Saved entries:
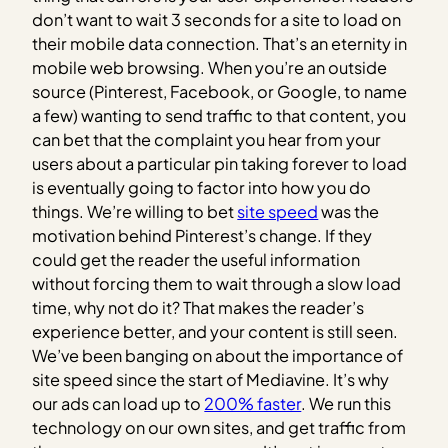
don’t want to wait 3 seconds for a site to load on
their mobile data connection. That’s an eternity in
mobile web browsing. When you’re an outside
source (Pinterest, Facebook, or Google, to name
a few) wanting to send traffic to that content, you
can bet that the complaint you hear from your
users about a particular pin taking forever to load
is eventually going to factor into how you do
things. We’re willing to bet
site speed
was the
motivation behind Pinterest’s change. If they
could get the reader the useful information
without forcing them to wait through a slow load
time, why not do it? That makes the reader’s
experience better, and your content is still seen.
We’ve been banging on about the importance of
site speed since the start of Mediavine. It’s why
our ads can load up to
200% faster
. We run this
technology on our own sites, and get traffic from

• [What you have to do] Update the material by replacing every "site speed" with "page speed", keeping all other text unchanged. Omit the pictures from your answer.

• [Answer to this problem]
don’t want to wait 3 seconds for a site to load on
their mobile data connection. That’s an eternity in
mobile web browsing. When you’re an outside
source (Pinterest, Facebook, or Google, to name
a few) wanting to send traffic to that content, you
can bet that the complaint you hear from your
users about a particular pin taking forever to load
is eventually going to factor into how you do
things. We’re willing to bet
page speed
was the
motivation behind Pinterest’s change. If they
could get the reader the useful information
without forcing them to wait through a slow load
time, why not do it? That makes the reader’s
experience better, and your content is still seen.
We’ve been banging on about the importance of
page speed since the start of Mediavine. It’s why
our ads can load up to
200% faster
. We run this
technology on our own sites, and get traffic from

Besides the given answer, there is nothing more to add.